Funnily enough, Aquinas seems to disagree with you: in the translation of the Summa that I read over in preparation for all this, the preface for the five ways asserts, and I quote:
"The existence of God can be
proved in five ways."
Aquinas seems to think that the five ways are sufficient on their own. I assume that the scholarly consensus on the works of Aquinas doesn't preclude unambiguous statements made within the works themselves?
Besides, you were the one bigging up the five ways as, and I quote, "decisive" proof for god's existence. If what you really meant was that the Summa Theologica is that proof, then maybe you should have said that from the start, but frankly, I wouldn't be any more convinced of that than the five ways themselves, if
this is the best argumentation the man could come up with.
Quote:I cannot speak to his examples of ‘parsimonious explanations’ since Esquilax presents none.
Well, it's like this: current science does not support many of the assumptions Aquinas makes about the nature of the universe. Just as an example, Aquinas argument for a first mover presupposes the normative cause-and-effect notion of time remains constant right up until the universe's inception, but we know now that, more than likely, it does not, and that in fact causation might not even make sense as a concept at that point. There is no need for a first mover at the point that Aquinas asserts there must be one, because the idea of "first," as a linear qualification doesn't necessarily apply there.

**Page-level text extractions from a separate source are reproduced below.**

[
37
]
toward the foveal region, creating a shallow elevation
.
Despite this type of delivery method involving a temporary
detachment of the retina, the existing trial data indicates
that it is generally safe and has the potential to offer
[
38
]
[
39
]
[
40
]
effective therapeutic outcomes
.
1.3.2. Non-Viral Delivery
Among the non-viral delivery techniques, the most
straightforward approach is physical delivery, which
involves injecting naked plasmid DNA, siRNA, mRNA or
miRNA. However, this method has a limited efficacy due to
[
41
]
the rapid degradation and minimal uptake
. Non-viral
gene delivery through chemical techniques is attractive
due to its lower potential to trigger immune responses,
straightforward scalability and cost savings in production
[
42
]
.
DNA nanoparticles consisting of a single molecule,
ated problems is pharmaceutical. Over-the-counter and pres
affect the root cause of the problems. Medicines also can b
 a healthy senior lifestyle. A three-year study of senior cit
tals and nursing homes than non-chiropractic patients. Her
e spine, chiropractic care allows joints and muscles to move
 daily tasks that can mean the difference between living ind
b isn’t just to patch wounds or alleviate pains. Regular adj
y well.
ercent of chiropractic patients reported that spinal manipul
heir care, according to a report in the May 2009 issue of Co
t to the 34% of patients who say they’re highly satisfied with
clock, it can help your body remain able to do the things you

The more parsimonious explanation is one that accepts the current evidence, rather than positing a supernatural mover not in evidence, nor required by what we know to be the beginnings of the universe.
I'm taking the science of the 21st century over the intuitions of the 13th from a man who simply could not possibly know any better, basically. You seem to want to shuck the modern science and stick with the 13th century beliefs, while tarting them up as knowledge by fiat, but if you're going to do that I wish you'd be consistent about it and stop using your computer so you can go and find a house that's not hooked up to the electric grid, so you can properly live without the benefits of science prior to the 13th century. Of course, you're not going to do that because what you really want is to accept all science up until the point that it begins disagreeing with the presuppositions you've already made about the inerrancy of the five ways.
Quote: I can say; however, that natural science presupposes certain truths and facts about reality that can only be known a priori, like the PNC. Those kinds of facts about reality stand regardless of who thinks them or when they thought them. Truth has no expiration date. Natural science cannot give ‘parsimonious explanations’ of things that lie beyond its epistemological reach.
So essentially you're going to continue believing the five ways no matter what evidence to the contrary you're presented with. So intellectually rigorous!